Top of EXTRACTED INFORMATION
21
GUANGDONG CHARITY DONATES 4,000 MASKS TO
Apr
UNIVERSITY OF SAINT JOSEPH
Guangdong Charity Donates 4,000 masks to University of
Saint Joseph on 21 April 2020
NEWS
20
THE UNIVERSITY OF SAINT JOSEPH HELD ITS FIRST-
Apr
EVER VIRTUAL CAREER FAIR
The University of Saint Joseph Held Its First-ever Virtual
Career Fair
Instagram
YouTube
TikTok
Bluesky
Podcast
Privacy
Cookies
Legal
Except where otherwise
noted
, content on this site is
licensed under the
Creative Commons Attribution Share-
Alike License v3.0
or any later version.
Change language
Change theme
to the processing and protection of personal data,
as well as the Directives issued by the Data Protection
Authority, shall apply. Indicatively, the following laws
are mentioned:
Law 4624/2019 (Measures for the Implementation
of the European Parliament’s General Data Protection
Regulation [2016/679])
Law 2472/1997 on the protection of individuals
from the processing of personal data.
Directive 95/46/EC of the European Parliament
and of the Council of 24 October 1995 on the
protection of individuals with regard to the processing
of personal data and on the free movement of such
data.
Bottom of EXTRACTED INFORMATION
Top of EXTRACTED INFORMATION
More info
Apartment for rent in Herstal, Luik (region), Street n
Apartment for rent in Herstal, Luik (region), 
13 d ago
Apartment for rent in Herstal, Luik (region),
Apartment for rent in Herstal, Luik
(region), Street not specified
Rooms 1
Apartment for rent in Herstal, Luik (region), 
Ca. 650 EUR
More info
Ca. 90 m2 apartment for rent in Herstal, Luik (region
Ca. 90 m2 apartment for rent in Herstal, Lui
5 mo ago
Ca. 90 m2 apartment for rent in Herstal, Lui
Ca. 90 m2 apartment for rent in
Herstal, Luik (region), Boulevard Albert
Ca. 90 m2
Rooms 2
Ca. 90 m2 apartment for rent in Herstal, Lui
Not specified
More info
Bottom of EXTRACTED INFORMATION
Top of EXTRACTED INFORMATION
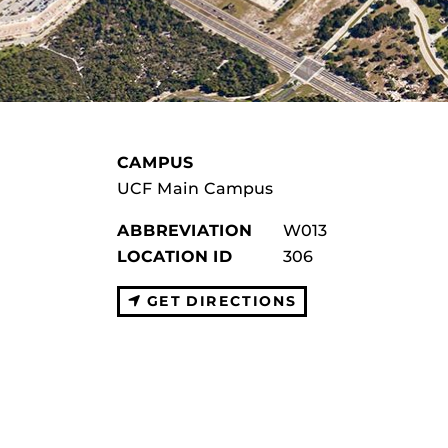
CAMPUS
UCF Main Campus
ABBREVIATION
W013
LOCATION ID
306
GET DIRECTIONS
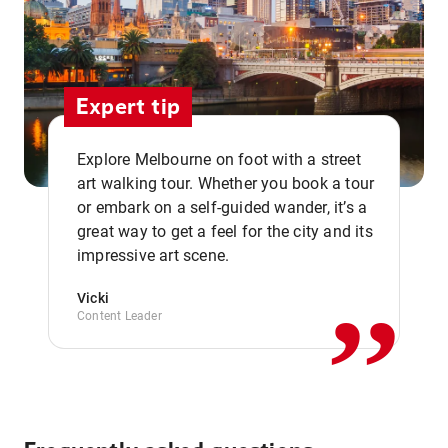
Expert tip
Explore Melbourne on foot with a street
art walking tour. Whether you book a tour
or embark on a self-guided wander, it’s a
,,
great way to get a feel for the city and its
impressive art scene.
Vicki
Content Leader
Bottom of EXTRACTED INFORMATION
■ **EXERCISE DESCRIPTION**: Which lines in the records above contain the string "Luik"? Copy each one.

■ **ANSWER TO THIS EXERCISE**:
Apartment for rent in Herstal, Luik (region), Street n
Apartment for rent in Herstal, Luik (region), 
Apartment for rent in Herstal, Luik (region),
Apartment for rent in Herstal, Luik
Apartment for rent in Herstal, Luik (region), 
Ca. 90 m2 apartment for rent in Herstal, Luik (region
Herstal, Luik (region), Boulevard Albert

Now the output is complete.